Q: I had a chin surgery in the past with a silicone implant placed from inside my mouth. I didn’t like it so the doctor removed it two weeks later. Within a few days after its removal, I could feel fluid inside. The doctor removed it by a needle and it looked fine. But five days later I had a hard ball in my chin and the doctor told me that it was scar tissue. He assured me that I would return to the profile I had before my surgery. But it did not go back and I went to see another doctor who also told me it was scar tissue and injected me with steroids. The steroid helped a little but the labiomental sulcus is still much fuller than it was before the chin implant was placed. It now feels soft but is still fat. I think that the majority of the problem is in the upper part of the chin in the mentolabial sulcus. I don’t have the normal S curve that divides the chin and the lips. When you touch it you can feel something soft inside and the doctors here have told me it is scar tissue but they only want to fix the problem with more steroid injections. But I am afraid now because I have a dent from the steroids. Do you think it is possible to take out the scar tissue in the labiomental sulcus ?

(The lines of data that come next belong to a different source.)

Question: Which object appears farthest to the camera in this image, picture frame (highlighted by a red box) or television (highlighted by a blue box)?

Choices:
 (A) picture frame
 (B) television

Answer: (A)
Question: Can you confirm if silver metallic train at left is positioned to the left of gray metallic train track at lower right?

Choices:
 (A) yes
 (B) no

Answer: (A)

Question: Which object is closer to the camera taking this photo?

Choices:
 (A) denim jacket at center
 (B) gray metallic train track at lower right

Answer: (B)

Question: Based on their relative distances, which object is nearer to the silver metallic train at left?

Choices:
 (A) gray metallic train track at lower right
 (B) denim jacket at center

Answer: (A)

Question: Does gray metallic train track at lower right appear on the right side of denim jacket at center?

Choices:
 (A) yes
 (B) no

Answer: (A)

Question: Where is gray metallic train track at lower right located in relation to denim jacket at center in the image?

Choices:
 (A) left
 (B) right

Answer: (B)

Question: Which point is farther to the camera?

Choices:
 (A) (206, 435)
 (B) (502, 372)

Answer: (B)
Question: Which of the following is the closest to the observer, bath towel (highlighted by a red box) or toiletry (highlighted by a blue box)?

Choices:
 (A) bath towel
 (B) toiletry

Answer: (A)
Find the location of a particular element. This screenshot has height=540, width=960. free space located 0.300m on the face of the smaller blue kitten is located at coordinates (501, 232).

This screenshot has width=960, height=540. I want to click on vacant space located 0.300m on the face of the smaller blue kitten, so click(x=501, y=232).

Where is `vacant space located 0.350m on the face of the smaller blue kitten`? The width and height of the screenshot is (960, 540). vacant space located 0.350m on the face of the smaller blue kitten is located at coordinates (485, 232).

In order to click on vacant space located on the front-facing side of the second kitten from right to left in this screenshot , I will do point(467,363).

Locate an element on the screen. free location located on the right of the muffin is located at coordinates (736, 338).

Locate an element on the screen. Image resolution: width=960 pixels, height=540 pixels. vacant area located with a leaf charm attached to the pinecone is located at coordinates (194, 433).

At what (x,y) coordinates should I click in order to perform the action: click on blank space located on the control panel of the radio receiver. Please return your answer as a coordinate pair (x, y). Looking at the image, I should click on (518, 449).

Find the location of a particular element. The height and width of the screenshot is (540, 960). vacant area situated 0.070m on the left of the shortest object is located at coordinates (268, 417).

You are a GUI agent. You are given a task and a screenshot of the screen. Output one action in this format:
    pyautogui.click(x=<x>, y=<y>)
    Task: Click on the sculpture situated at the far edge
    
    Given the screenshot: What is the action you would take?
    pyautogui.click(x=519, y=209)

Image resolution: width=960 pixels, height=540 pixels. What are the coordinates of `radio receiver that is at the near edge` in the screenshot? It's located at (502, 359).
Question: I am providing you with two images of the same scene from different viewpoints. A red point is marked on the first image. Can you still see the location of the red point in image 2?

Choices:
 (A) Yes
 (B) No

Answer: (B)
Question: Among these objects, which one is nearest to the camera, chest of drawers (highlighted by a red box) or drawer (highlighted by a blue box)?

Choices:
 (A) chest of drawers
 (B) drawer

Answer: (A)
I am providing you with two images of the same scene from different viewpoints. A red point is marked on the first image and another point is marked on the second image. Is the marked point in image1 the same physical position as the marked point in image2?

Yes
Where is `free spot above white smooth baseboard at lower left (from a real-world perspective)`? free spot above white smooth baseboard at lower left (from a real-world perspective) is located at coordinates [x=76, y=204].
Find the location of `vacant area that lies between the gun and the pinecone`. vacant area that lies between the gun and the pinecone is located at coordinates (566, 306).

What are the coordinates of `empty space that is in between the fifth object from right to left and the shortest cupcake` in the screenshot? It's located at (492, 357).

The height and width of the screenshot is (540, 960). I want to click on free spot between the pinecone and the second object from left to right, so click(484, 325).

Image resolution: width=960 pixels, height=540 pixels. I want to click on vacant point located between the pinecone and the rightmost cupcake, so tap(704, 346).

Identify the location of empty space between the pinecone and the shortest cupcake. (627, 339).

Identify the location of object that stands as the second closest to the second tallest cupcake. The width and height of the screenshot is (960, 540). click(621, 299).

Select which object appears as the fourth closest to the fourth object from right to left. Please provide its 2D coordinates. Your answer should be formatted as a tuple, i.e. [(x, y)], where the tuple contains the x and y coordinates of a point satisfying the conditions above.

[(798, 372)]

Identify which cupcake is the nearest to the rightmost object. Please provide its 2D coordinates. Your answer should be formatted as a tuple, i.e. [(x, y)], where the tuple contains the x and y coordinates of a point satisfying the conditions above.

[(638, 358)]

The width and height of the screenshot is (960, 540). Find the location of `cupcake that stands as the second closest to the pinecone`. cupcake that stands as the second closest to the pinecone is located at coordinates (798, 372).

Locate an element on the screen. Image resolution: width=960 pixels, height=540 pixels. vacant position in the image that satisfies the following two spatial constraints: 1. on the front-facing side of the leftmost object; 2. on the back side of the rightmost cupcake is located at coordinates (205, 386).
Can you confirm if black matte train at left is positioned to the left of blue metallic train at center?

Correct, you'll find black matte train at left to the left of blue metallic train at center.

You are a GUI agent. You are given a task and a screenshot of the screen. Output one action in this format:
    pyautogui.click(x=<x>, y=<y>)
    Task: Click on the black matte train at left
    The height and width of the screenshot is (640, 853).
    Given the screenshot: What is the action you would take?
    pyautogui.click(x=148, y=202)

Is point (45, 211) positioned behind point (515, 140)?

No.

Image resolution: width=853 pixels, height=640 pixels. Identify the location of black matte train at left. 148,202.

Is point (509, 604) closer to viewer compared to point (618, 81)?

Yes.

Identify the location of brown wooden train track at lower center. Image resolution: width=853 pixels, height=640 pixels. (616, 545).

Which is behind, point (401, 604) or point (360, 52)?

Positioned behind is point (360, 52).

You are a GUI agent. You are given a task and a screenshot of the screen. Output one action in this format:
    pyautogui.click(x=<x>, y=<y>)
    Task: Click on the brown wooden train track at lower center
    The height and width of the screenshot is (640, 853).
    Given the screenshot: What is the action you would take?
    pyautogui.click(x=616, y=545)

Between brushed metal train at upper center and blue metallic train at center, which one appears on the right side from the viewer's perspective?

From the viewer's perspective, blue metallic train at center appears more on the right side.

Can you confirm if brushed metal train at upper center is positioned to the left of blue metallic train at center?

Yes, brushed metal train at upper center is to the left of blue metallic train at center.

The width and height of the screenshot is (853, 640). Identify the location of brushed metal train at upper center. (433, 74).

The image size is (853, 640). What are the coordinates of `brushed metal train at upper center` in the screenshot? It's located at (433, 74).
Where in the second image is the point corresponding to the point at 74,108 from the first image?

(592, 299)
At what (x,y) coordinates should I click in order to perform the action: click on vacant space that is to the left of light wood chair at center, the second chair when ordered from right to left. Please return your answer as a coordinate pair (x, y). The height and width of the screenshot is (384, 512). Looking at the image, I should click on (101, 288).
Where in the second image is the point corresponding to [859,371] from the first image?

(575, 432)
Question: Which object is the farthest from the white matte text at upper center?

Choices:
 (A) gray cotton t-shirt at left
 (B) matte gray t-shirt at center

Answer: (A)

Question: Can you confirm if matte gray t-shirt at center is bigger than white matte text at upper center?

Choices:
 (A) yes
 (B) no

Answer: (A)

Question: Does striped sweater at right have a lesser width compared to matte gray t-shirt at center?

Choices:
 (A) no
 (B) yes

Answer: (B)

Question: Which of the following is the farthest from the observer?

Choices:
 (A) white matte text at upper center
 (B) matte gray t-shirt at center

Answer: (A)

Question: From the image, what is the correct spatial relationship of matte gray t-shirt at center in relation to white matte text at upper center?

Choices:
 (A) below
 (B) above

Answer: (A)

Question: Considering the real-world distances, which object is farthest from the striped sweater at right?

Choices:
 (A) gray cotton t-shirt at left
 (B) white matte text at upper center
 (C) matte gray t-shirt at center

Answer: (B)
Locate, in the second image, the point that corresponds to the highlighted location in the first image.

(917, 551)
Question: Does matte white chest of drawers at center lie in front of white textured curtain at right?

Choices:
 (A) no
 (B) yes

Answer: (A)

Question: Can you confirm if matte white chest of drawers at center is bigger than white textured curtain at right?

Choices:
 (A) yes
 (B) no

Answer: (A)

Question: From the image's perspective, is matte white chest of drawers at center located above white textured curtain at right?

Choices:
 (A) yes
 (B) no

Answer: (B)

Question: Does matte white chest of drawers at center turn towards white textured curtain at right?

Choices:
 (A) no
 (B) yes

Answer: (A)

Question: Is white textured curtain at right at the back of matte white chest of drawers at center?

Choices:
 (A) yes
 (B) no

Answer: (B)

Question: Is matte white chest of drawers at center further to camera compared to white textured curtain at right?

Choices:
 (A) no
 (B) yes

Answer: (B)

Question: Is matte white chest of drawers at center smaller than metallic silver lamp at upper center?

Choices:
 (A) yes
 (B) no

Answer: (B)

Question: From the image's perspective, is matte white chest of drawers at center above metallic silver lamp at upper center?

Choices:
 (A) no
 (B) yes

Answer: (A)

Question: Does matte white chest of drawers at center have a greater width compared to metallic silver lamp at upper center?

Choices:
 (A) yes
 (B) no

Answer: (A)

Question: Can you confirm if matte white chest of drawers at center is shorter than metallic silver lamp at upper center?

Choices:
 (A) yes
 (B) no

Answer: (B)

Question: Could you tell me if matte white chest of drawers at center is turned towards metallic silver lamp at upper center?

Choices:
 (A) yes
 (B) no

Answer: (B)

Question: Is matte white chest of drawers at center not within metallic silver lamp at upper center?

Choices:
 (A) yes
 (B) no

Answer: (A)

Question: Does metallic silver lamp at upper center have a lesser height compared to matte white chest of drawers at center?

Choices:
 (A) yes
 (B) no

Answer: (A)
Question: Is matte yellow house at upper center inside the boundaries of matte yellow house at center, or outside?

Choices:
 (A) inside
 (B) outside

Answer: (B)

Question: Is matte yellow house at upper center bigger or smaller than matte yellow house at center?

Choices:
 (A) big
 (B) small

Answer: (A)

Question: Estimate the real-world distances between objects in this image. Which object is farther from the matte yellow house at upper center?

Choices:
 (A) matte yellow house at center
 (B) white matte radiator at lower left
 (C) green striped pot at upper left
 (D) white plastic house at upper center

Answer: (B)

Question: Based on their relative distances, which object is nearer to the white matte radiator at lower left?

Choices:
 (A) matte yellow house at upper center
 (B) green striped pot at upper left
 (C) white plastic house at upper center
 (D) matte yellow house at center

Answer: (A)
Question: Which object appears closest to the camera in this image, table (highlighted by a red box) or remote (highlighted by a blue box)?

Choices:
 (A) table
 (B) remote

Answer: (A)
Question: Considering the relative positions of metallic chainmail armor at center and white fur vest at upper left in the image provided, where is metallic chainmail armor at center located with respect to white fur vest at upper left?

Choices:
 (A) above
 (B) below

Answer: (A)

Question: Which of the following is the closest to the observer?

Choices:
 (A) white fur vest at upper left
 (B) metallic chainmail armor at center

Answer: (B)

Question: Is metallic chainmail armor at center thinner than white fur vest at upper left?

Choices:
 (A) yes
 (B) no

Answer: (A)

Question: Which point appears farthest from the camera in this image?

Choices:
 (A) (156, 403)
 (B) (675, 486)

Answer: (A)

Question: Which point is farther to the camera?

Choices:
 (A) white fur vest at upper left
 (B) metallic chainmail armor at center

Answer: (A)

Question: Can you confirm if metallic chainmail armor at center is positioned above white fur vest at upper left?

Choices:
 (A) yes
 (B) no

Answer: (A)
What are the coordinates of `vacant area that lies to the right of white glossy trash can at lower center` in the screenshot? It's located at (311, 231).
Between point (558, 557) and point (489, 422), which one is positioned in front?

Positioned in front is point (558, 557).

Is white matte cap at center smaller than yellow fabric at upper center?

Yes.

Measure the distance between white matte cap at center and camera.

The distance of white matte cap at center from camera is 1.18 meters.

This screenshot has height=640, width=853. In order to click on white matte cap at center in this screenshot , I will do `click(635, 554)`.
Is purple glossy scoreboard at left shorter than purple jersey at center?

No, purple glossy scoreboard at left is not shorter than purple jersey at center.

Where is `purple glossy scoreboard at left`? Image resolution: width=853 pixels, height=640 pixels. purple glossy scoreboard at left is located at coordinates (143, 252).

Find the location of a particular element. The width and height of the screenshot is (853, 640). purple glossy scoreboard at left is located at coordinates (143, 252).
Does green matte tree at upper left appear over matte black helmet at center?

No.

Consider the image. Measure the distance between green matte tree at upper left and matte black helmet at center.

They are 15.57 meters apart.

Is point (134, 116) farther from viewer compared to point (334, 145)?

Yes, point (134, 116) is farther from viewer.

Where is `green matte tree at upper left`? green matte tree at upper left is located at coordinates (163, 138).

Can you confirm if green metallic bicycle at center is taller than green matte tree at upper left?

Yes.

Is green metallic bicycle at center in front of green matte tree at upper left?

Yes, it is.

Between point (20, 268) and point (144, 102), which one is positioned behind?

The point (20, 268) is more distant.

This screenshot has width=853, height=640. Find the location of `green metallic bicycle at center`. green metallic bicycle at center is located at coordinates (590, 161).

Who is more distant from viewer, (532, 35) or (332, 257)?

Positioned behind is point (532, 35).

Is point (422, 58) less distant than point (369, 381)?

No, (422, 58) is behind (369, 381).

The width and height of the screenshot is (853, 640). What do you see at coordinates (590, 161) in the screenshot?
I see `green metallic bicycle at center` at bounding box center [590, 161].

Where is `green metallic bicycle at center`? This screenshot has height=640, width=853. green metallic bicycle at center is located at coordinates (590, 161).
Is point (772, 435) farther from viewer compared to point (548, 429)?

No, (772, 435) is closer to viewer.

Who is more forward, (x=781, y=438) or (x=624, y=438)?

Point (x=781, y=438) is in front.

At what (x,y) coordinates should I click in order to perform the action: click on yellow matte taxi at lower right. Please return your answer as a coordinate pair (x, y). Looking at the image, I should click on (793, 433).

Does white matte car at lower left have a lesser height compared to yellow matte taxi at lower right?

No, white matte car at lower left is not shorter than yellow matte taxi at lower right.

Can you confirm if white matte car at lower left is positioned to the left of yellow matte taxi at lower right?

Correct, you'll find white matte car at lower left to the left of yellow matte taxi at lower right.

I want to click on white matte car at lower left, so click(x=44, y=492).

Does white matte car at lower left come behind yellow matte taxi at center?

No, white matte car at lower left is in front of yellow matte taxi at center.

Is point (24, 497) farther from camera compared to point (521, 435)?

A: You have experienced one of the problems from intraoral chin implant placement. When the implant is removed, the muscles remain expanded and an ‘open’ pocket exists where the implant once was. While the implant removal was undoubtably done quickly and easily in the office, no effort was made to put the mentalis muscle back in place and re-tighten it. A technique well known in plastic surgery as eliminating the dead space. Since the body abhors dead space, it will fill it with serous fluid…a perfect nidus for the development of scar tissue.
My recommended approach for this type of chin scar revision is excise scar tissue and reposition the muscle back down to the bone. This would be done from inside the mouth through your old incision. This is the most assured way to get back your chin profile and re-establish the depth of the labiomental sulcus.